The 1872 law permits privatization, or patenting, of public resources for $2.50-$5.00 per acre. It makes no references to or demands for the protection of the environment and requires no royalties on the production of metals such as copper or gold on federal lands.

While Congress has renewed a temporary moratorium on such land purchases every year since 1994, hardrock mining continues to pay no federal royalties. Some estimates show the government has missed out on more than $245 million in royalties on mineral reserves since the 1872 law was passed.

Most advocates of changing the law argue that any royalties should be linked to the cleanup of abandoned mine lands, but others have argued for a simple reclamation fee instead.

Though cleanup funds will likely come from a royalty, the question remains as to what kind of royalty senators will adopt.

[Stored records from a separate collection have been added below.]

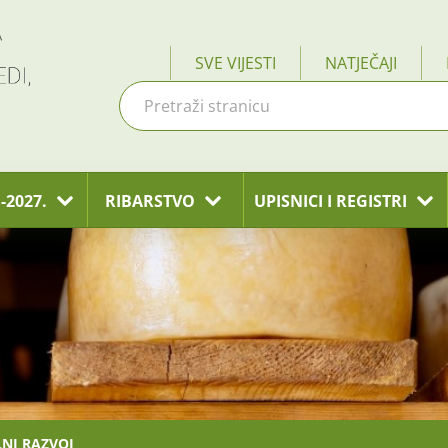
SVE VIJESTI
NATJEČAJI
-2027.
RIBARSTVO
UPISNICI I REGISTRI
LNI RAZVOJ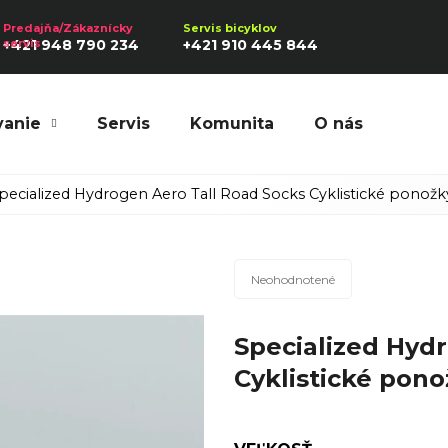
+421 948 790 234
+421 910 445 844
vanie
Servis
Komunita
O nás
Hľadať
pecialized Hydrogen Aero Tall Road Socks Cyklistické ponožk
Priemerné
Odporúčame
Neohodnotené
hodnotenie
produktu
Specialized Hyd
je
0,0
Cyklistické pono
z
5
hviezdičiek.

A gross royalty on existing and new operations would offer significantly higher revenues, but the mining industry has called for a lower royalty on net profits of a mine, and even then only from new mining operations.

Efforts in the Senate

Historically, efforts to change the 1872 law have started strong in the House but ultimately faltered in the Senate. Twice, the House Natural Resources Committee has passed legislation to reform the law, but both efforts failed in the upper body.

Last fall, the House passed legislation from Natural Resources Chairman Nick Rahall (D-W.Va.), H.R. 2262, which would impose an 8 percent royalty on the gross returns on minerals from new claims and a 4 percent royalty on existing claims filed under the law. Part of the proceeds would go toward the cleanup of thousands of abandoned mines across the country.

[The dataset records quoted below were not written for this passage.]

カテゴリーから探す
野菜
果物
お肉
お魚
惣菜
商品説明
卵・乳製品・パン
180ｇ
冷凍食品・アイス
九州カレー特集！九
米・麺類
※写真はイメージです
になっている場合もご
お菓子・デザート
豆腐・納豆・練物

The bill would also grant authorities significantly more control over where hardrock mining can take place, especially in environmentally sensitive lands including national parks, something opponents argue is unnecessarily burdensome.

Senate Energy and Natural Resources Chairman Jeff Bingaman (D-N.M.) and Domenici said immediately after the House bill's passage that they would start with a "clean slate" in the Senate and hoped to produce a bill by the end of the Congress.

Staff from Senate Majority Leader Harry Reid's (D-Nev.) office have also been taking part in the negotiations. Reid, whose father was a miner and whose son-in-law is a lobbyist for gold-mining giant Newmont, has adamantly opposed the House version because of its possible effects on the mining industry.

Stephen Krupin of Reid's office said the leader has been working closely with the committee's leadership on the issue but that "there are still difficult issues that need be resolved."

Fighting the clock

If Bingaman's committee does produce a bill, it will have to contend with both the controversial nature of the legislation and the limited congressional calendar.

"It still may be possible, though clearly not probable," said Luke Popovich of the National Mining Association.

Confidence was high during hearings earlier this year that a bill could be produced, but recently, members of the committee have begun to shift their tone to reflect the slow progress on a Senate version.

"It's obviously not going to happen in the near future," said Sen. Jon Tester (D-Mont.).

Some members have taken it upon themselves to introduce legislation.

Sen. Dianne Feinstein (D-Calif.) introduced a bill in March (S. 2750) that would create a federal abandoned mine cleanup fund. It would use the same royalty scheme as the House bill in addition to high maintenance fees and a 0.3 percent reclamation fee on all hardrock mineral mining on federal, state, tribal, local and private claims.

That requirement is modeled after a similar provision in the 1977 Surface Mining Control and Reclamation Act meant to fund the cleanup of abandoned coal mining sites (E&E Daily, March 13).

Sen. Maria Cantwell (D-Wash.) plans to introduce her own bill in the near future, her office said. Unlike Feinstein's legislation, Cantwell's bill is not expected to address abandoned mines.

But observers agree that the only reform bill that can pass must come from the committee itself.

"There is a chance that we might see other pieces of legislation pop out, but without Senator Bingaman and Senator Domenici, I don't think anything is going to happen," said Lauren Pagel, policy director of Earthworks.